** DOCUMENT EXTRACT follows **
Reputation: 347
I have a pipeline in beam java using flink
It run as follow
1. kafka topic (event_type1)
2. fanout (1 event_type1 map to 1000 event_type2)
3. repartition
4. process event_type2
5. notify event_type1 finish
The problem is that I need all event_type2
spawn by the same event_type1
to finish before announcing that certain event_type1
is finished
For example
event_type1:id1
event_type2:id_a:from_id1
event_type2:id_b:from_id1
event_type1:id2
event_type2:id_a:from_id2
event_type2:id_b:from_id2
Before announcing event_type1:id1
is done, I need to finish process all two events from fanout.
Is there a canonical way of doing that using flink+beam?
I am thinking of sending a new event to last step called total_fanout_count which will contain
event_type1_id
count
and when event_type2 is processed, it will emit count of 1 for event_type1 with same id, so only when the total sum count matches between the two stream will we notify that a particular even_type1 is done.
For example
1. kafka topic (event_type1)
2. fanout (1 event_type1 map to 1000 event_type2)
a. send fanout to topic fanout
b. send total fanout count to topic fanout_count
3. repartition
4. process event_type2
a. send count of 1 for event_type1 with its id to topic fanout_sum
5. join fanout_sum and fanout_count
a. if fanout_sum and fanout_count is same send complete event
But the above way is not idempotent, because one event might be reprocessed multiple time, how to ensure all unique event_type2
per event_type1
is been processed?
Upvotes: 0
Views: 23
** End of DOCUMENT EXTRACT **
WHAT NEEDS TO BE DONE =>
According to the pipeline post, how many event_type2 does a single event_type1 map to in the fanout step?
** EXTRACTED MATERIAL follows **
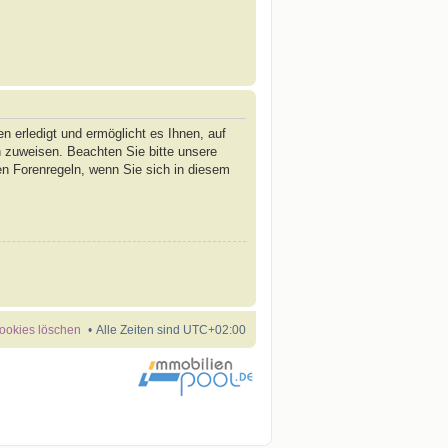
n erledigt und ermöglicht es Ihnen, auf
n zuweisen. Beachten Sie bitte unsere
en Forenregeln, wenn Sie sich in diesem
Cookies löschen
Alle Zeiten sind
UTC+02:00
** End of EXTRACTED MATERIAL **
** EXTRACTED MATERIAL follows **
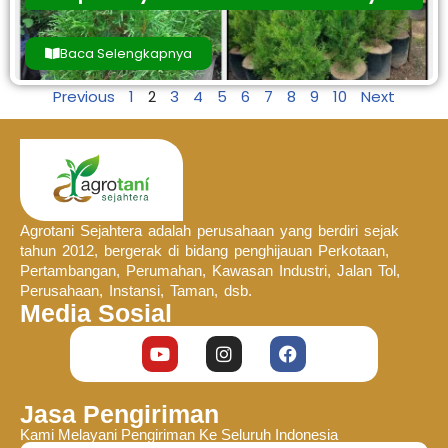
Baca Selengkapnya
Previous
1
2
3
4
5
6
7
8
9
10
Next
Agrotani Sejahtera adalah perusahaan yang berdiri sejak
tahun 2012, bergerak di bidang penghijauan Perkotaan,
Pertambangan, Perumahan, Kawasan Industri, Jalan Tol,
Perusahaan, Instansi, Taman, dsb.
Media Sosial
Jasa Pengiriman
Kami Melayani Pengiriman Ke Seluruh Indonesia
** End of EXTRACTED MATERIAL **
OUTPUT =>
1000